A Comissão de Segurança do Congresso endureceu ontem as penas contra traficantes de drogas, ao definir que certas situações poderão ser punidas com o aumento e até a duplicação do tempo de prisão. Isso se dará se as atividades do tráfico de drogas envolver ou atingir menores de idade, se estiver ligado a atos violentos, se for destinado a mais de três pessoas, se tiver a participação de agente públicos ou se for praticado nas dependências ou imediações de prisões escolas e hospitais. As medidas foram sugeridas pelo deputado Magno Malta (PL-ES), relator do grupo de trabalho encarregado de analisar a legislação sobre crime organizado, lavagem de dinheiro e narcotráfico. As propostas da comissão terão ainda de serem votadas nos plenários da Câmara e do Senado.
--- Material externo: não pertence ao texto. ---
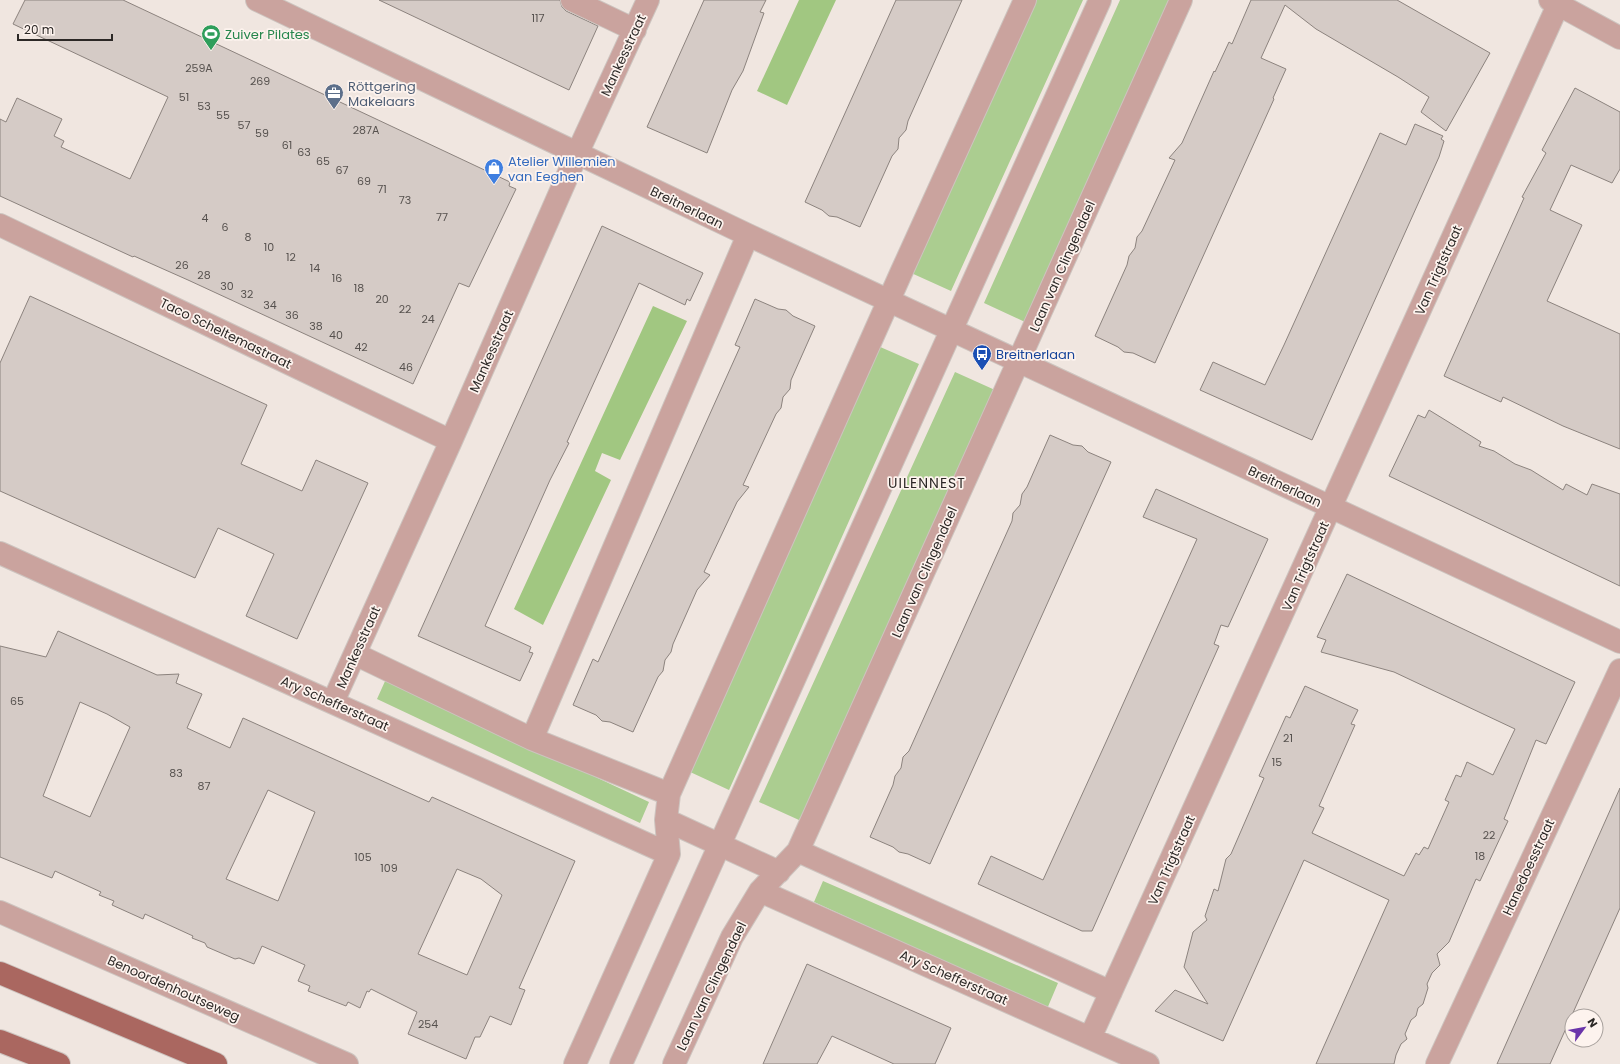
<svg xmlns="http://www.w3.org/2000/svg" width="1620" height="1064" viewBox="0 0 1620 1064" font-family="Poppins,sans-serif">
<rect width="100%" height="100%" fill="#f0e6e0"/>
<path fill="#abcd90" d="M1032,0H1083L951,291L909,272Z
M1120,0H1169L1025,322L984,303Z
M878,346L919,364L729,790L688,771Z
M955,372L995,390L814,793L799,820L759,802Z
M386,679L649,802L640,823L377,699Z
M823,881L1058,983L1047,1009L814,902Z"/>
<path fill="#a1c781" d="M799,0H836L787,105L757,91Z
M653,306L687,321L620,460L602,453L595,471L611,480L543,625L514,609Z"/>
<path fill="#d5cbc6" stroke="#8c837e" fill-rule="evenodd" d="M25,0H123L510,182L509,186L516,189L469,287L459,283L413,384L188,280L134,256L133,257L0,196V119L6,122L17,98L62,119L54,136L64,141L61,147L130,179L168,97L13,24Z
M379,0H560L562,7L566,11L598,26L569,90Z
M704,0H766L760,12L764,13L743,71L732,90L707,153L647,127Z
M896,0H962L908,121L906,130L899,138L898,149L892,156L860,227L837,217L829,216L822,210L805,202Z
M1251,0H1397L1490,53L1446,131L1421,112L1429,97L1398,77L1316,29L1285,5L1261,58L1286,69L1273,98L1274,99L1155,363L1133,353L1124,352L1118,347L1095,336L1127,265L1129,256L1135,248L1137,237L1142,231L1175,160L1169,158L1182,143L1214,71L1215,72L1229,42L1232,44Z
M1575,88L1620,112V169L1612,183L1571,165L1550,210L1582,225L1547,301L1620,334V449L1563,426L1503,397L1501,402L1444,376L1524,198L1522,197L1546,153L1542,150Z
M1415,124L1443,136L1441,139L1444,141L1439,157L1312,440L1200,390L1213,362L1265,385L1284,345L1380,133L1406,145Z
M602,226L703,273L690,301L687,299L685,305L639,283L567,442L569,443L550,480L485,626L531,647L529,652L533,653L520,681L418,636Z
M30,296L267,405L241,464L302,491L316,460L368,483L297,639L246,616L274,554L218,528L195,578L0,491V363Z
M755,299L778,309L786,310L793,316L815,326L791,380L790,389L783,397L781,408L776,414L743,485L749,487L737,502L704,572L710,575L697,590L673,644L671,652L665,660L663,671L658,677L633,732L610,722L602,721L596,715L573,705L593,659L598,662L668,507L740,347L735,345Z
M1429,410L1481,442L1479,446L1494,451L1515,464L1531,470L1563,490L1566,484L1587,495L1592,484L1620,494V586L1389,476L1418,415L1425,418Z
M1050,435L1073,445L1082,446L1088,452L1111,462L930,864L908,854L899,852L893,847L870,837L893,785L895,776L901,768L903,757L909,751L1012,521L1013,513L1020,505L1022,494L1027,487Z
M1156,489L1268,539L1228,627L1221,625L1214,644L1219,646L1092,931H1082L978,884L991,856L1043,880L1106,742L1197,539L1143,517Z
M1347,574L1575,682L1546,744L1536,740L1504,819L1508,821L1480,881L1476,879L1449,942L1437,954L1440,965L1432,973L1427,984L1428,988L1423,1004L1418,1008L1416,1016L1411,1020L1405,1034L1407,1039L1401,1044L1396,1055L1394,1064H1316L1389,900L1304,860L1223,1041L1155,1011L1175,990L1208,1004L1184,967L1193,932L1207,920L1205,916L1214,889L1218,891L1226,859L1231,854L1264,778L1259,776L1286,716L1290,718L1305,686L1358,710L1351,724L1355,725L1319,806L1324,808L1312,833L1404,876L1416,853L1419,855L1424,847L1428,849L1449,802L1445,800L1456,775L1461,777L1467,762L1493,775L1515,729L1394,672L1321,652L1326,640L1317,637Z
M58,631L157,675L179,674L176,683L202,694L187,728L230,748L243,718L429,802L432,797L575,861L519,988L525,990L511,1025L490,1016L480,1037H475L466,1059L408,1034L417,1012L371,989L369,992L367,991L360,1008L348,1002L346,1006L308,991L310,986L298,981L305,965L262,946L254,964L239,958L235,959L207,947L205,943L192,938L193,936L145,914L143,919L112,905L114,901L99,895L101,892L55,871L52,878L0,857V646L46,657ZM80,702L107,714L130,727L90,817L43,796ZM268,790L315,812L278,901L226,879ZM457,869L481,879L502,895L467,975L418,954Z
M1620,788V908L1550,1064H1497Z
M807,964L951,1028L935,1064H894L832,1036L817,1064H763Z"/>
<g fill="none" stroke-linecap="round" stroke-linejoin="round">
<defs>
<path id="minor" d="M257,0L748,235L1620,642
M572,0L635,30
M1550,0L1620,38
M0,225L451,441
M0,553L669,854
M355,654L532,739L669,794
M333,702L451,441L577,154L648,0
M532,739L748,235
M666,820L779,872
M798,851L1111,992
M760,891L1148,1064
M0,912L347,1064
M1090,1038L1558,5
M575,1064L669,854L666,820L669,794L901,273L1025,0
M621,1064L1100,0
M674,1064L732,937L760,891L798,851L1181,0
M1437,1064L1620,670"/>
<path id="major" d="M0,973L216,1064
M0,1041L59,1064"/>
</defs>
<use href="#minor" stroke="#cdc4bf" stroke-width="24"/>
<use href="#major" stroke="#cdc4bf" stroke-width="24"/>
<use href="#minor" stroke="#caa39e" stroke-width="22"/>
<use href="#major" stroke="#aa6760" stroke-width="22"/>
</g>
<defs>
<symbol id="stadium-pin" viewBox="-11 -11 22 30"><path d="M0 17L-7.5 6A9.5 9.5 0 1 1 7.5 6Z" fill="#2e9e5b" stroke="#fdf3ee"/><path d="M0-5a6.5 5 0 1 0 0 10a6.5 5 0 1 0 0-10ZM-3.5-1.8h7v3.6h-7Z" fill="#fff"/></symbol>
<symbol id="office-pin" viewBox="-11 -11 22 30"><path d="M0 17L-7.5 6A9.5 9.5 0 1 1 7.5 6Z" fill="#5c6f8a" stroke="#fdf3ee"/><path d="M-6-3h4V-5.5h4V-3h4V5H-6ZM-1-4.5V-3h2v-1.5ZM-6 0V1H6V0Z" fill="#fff"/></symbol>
<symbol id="shop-pin" viewBox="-11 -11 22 30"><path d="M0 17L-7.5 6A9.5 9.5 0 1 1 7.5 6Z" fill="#3f7fe0" stroke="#fdf3ee"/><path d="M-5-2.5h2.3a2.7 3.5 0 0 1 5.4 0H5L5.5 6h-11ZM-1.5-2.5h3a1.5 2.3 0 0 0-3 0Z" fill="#fff"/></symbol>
<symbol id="bus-pin" viewBox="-11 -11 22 30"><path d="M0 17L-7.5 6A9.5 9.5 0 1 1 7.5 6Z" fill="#1a4fb4" stroke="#fdf3ee"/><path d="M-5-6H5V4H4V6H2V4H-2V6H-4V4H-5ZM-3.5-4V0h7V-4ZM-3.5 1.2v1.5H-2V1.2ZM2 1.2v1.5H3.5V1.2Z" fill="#fff"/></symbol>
</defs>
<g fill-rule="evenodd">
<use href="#stadium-pin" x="200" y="23" width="22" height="30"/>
<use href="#office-pin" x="323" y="82" width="22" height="30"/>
<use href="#shop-pin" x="483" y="157" width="22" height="30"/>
<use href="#bus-pin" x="971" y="343" width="22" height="30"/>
</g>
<g text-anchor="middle" stroke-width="3.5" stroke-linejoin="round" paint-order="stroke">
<g font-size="11" fill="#56514e">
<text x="538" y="22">117</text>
<text x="199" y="72">259A</text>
<text x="260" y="85">269</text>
<text x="184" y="101">51</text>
<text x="204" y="110">53</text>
<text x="223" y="119">55</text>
<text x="244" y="129">57</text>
<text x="366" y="134">287A</text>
<text x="262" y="137">59</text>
<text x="287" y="149">61</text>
<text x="304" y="156">63</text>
<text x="323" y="165">65</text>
<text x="342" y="174">67</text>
<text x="364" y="185">69</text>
<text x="382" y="193">71</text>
<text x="405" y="204">73</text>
<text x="442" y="221">77</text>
<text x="205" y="222">4</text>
<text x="225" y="231">6</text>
<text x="248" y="241">8</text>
<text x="269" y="251">10</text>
<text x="291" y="261">12</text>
<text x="182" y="269">26</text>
<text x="315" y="272">14</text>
<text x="204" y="279">28</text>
<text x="337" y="282">16</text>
<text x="227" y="290">30</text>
<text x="359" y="292">18</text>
<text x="247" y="298">32</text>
<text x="382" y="303">20</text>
<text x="270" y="309">34</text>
<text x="405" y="313">22</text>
<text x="292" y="319">36</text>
<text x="428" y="323">24</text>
<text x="316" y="330">38</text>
<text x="336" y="339">40</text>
<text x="361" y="351">42</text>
<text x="406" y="371">46</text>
<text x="17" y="705">65</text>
<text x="1288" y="742">21</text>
<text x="1277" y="766">15</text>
<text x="176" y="777">83</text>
<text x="204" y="790">87</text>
<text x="1489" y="839">22</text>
<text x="1480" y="860">18</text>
<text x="363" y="861">105</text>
<text x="389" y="872">109</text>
<text x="428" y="1028">254</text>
</g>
<g font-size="13" fill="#27864d" stroke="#fdf3ee" text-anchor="start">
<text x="225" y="39">Zuiver Pilates</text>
</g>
<g font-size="13" fill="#2c2826" stroke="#fdf3ee">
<text transform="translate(623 55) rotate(-65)" y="5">Mankesstraat</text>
<text transform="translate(687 207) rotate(26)" y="5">Breitnerlaan</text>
<text transform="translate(1062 266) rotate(-66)" y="5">Laan van Clingendael</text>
<text transform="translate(1438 270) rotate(-66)" y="5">Van Trigtstraat</text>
<text transform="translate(226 333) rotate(26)" y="5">Taco Scheltemastraat</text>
<text transform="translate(491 351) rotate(-66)" y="5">Mankesstraat</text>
<text transform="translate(1285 486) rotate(25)" y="5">Breitnerlaan</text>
<text transform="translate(1305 566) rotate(-66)" y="5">Van Trigtstraat</text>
<text transform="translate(924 572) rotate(-66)" y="5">Laan van Clingendael</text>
<text transform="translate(358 647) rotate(-66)" y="5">Mankesstraat</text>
<text transform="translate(335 703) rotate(24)" y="5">Ary Schefferstraat</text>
<text transform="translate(1171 860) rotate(-66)" y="5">Van Trigtstraat</text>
<text transform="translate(1528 867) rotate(-65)" y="5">Hanedoesstraat</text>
<text transform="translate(954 977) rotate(24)" y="5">Ary Schefferstraat</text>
<text transform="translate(711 986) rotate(-64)" y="5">Laan van Clingendael</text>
<text transform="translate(174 988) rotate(24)" y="5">Benoordenhoutseweg</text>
</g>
<g font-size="13" fill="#4e5e75" stroke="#fdf3ee" text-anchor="start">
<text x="348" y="91">Röttgering<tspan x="348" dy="15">Makelaars</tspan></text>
</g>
<g font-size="13" fill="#366cbe" stroke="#fdf3ee" text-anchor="start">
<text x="508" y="166">Atelier Willemien<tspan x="508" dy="15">van Eeghen</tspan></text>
</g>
<g font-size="13" fill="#164399" stroke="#fdf3ee" text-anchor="start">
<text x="996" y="359">Breitnerlaan</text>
</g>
<g font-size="14" letter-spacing="1" fill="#2c2826" stroke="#fdf3ee">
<text x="927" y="488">UILENNEST</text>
</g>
</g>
<g transform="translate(1584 1028) rotate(58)"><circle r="19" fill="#fdf3ee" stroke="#a9a29e"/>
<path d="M0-3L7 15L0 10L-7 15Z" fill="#6a34aa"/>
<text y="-6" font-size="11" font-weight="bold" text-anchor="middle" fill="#2c2826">N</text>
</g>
<path d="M18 34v6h94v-6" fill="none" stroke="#2c2826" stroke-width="2"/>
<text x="24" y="34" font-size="12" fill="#2c2826" stroke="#fdf3ee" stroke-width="3" paint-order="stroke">20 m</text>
</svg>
O relator Moroni Torgan (PFL-CE) acredita que há prazo suficiente para que isso ocorra ainda neste semestre, mesmo correndo o risco das duas Casas terem as votações bloqueadas pelas medidas provisórias. A comissão aprovou a prisão preventiva de acusados no tráfico de drogas. A medida poderá ser requerida pelo juiz durante o inquérito ou no decorrer do processo, sempre que houver indícios da autoria do crime e após ouvido o Ministério Público. O juiz que não pedir a prisão dos acusados em tais condições, terá de fundamentar sua decisão por escrito.Outra inovação aprovada é a que torna indisponível os bens dos acusados em tráfico e dos "laranjas" que registrarem em seu nome imóveis e outro tipo de patrimônio adquirido com o dinheiro "sujo". O juiz que decretar a prisão ou a indisponibilidade dos bens não necessitará mais embasar sua decisão, como ocorre hoje. Ao contrário, caberá ao acusado comprovar a origem dos recursos que movimentou. "Os bens de traficantes estão sempre no nome de laranjas", lembra Torgan. Pela proposta, os "laranjas" serão alcançados pela legislação ainda na fase de investigação, antes de terem tempo de passar os bens adiante. A comissão aprovou penas alternativas para usuários de drogas, como a prestação de trabalho à comunidade e a necessidade de se submeterem a tratamento. Em caso de desobediência, serão punidos com o pagamento de multas que podem chegar a R$60 mil.